Background
Brynild Anundsen was born on December 28, 1844, in Skien, Norway; the son of Anund Brynildsen Brækkejord and Maren Amundsdatter Berberg. He came to America in 1864.
In 1906 Brynild represented the state of Iowa at the coronation of Haakon VII of Norway and Queen Maud and was made a Knight First Class of the Royal Norwegian Order of St. Olav by King Haakon VII.
Brynild Anundsen was born on December 28, 1844, in Skien, Norway; the son of Anund Brynildsen Brækkejord and Maren Amundsdatter Berberg. He came to America in 1864.
Brynild received a printing office education.
One in every seven Iowans was a Scandinavian in 1900, and virtually every Norwegian in the state, as well as many Danes and some Swedes, knew the name of Brynild Anundsen. He founded a small-town Iowa weekly, published in his native Norwegian, and built it into the largest circulation of any Norwegian-language newspaper in the world. In 1900 Decorah had only 3,246 residents, but Anundsen’s Decorah Posten had 35,000 subscribers throughout Iowa, the nation, and Norway.
Brynild Anundsen was born in Skien, Norway. His parents were poor laborers, and he went to work at the age of seven, attending school and taking night classes as time allowed. In his early teens, he got a job in a printing shop, which gave him the opportunity to learn a skilled trade. In his late teens, he went to sea. After a couple of years before the mast, he emigrated to America in 1864. In LaCrosse, Wisconsin, he became a typesetter for a Norwegian American newspaper. The Civil War was raging, and Anundsen enlisted in the Union army during the last year of the war. Back in LaCrosse in 1865, Brynild married Mathilde Hoffstrom. In 1866 they purchased a small printing press and began to publish a Norwegian journal, Ved Arnen (By the Hearth). To pay the bills, Anundsen took a day job, and together they worked evenings in their garret printing shop.
Meanwhile, Luther College, sponsored by the Synod of the Norwegian Evangelical Lutheran Church in America, had been founded in 1861 and moved to Decorah the following year. By 1867 the college was flourishing. The synod wanted Anundsen to print its journal, Kirkelig Maanedstidende (Church Monthly), as well as hymnals and other books, so the Anundsens loaded their printing press and all of their belongings into two horse-drawn wagons and set off for Iowa in the depths of winter. They had one infant, and Mathilde was in the eighth month of her second pregnancy. They arrived in Decorah on December 15, 1867.

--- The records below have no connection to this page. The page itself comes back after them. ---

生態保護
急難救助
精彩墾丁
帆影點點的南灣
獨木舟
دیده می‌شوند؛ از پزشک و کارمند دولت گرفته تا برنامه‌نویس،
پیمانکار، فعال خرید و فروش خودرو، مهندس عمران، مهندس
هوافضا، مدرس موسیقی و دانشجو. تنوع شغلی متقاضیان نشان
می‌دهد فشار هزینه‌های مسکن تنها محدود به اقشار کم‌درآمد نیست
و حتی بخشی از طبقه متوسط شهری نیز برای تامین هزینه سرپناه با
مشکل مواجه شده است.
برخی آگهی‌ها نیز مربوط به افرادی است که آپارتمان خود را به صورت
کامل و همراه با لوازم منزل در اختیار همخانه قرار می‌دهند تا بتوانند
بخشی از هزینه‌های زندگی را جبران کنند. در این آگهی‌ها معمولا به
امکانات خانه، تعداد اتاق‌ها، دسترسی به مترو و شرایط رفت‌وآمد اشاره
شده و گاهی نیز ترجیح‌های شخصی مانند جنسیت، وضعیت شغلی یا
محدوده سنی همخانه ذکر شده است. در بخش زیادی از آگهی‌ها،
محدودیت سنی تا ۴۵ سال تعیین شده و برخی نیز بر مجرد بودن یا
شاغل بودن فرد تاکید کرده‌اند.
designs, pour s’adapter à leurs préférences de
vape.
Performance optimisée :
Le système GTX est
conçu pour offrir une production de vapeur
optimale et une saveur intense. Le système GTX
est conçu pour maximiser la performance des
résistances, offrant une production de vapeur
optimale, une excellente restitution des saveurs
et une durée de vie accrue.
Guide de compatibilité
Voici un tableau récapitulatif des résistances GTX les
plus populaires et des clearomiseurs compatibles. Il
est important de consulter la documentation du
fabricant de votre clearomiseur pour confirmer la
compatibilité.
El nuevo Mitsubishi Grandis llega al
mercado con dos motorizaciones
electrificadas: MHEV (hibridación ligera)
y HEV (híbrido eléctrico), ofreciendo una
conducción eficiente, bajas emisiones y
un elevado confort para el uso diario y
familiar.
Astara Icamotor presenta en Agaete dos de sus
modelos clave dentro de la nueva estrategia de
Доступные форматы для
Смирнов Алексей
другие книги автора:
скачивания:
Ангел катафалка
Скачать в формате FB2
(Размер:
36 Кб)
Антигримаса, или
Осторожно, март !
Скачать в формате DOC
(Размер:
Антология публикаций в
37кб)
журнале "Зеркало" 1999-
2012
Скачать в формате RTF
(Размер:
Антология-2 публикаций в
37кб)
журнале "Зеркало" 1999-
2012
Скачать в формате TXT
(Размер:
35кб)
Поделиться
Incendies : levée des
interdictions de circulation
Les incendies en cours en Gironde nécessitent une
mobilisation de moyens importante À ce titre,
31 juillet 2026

Anundsen set up shop. He printed Kirkelig Maanedstidende, Ved Arnen, until 1870, biennial reports of the governor of Iowa, in Nor- wegian translation, bv hg and other Norwegian books and pamphlets. In 1870 he started a newspaper, Fra Fjærnt og Naer (From Far and Near), which only lasted a year. Undeterred, he launched another weekly newspaper, the Decorah Posten, in 1874. That one kept going for 99 years, until 1973. Previously, Anundsen had been editor, typesetter, printer, and publisher. Now, with business growing, he hired an immigrant schoolmaster, Bernt Askevold, to edit the newspaper. In years to come, Askevold would be followed by a series of dis- tinguished editors, mostly immigrants from Norway or Denmark.
Anundsen and his editors used all the tricks of 19th-century journalism to build up circulation. They printed popular Norwegian songs in the newspaper, ran off extra copies, and bound them to make a songbook. In 1884 Anundsen revived Ved Arnen as a literary supplement to the Decorah Posten and serialized a novel, Husmandsgutten (The Crofter Boy), by H. A. Foss, about a poor Norwegian boy who struck it rich in America and came home to marry the girl of his dreams. It was tremendously popular, and the Decorah Posten’s circulation soared to over 20,000. In 1889 it became the first Scandinavian newspaper in America to appear from a rotary press. In 1897 the newspaper became a biweekly, and for a short time in 1903 there was a daily edition. From 1918 to 1935 the Decorah Posten even contained an original comic strip, “Han Ole og Han Per” (Ole and Pete), drawn by Peter J. Rosendahl. The Decorah Posten emphasized news of politics, religion, human interest, and local events from Norway and Norwegian and Danish communities across North America. The paper paid little attention to sports and economics. Readers could read about them in English publications. Unlike most newspapers of the era, the Decorah Posten remained strictly nonpartisan in politics and religion.
In 1906 Brynild represented the state of Iowa at the coronation of King Haakon V and Queen Maud and was dubbed a Knight First Class of the Royal Norwegian Order of St. Olav. Brynild Anundsen died in Decorah. A century later the fourth generation of the Anundsen family was still running the Anundsen Publishing Company in Decorah.
Anundsen was an active member of the United Lutheran Church of Decorah.
October 26, 1865 Brynild married Mathilde Hoffstrom. She died in 1889. In 1901 he married Helma Beatha Hegg.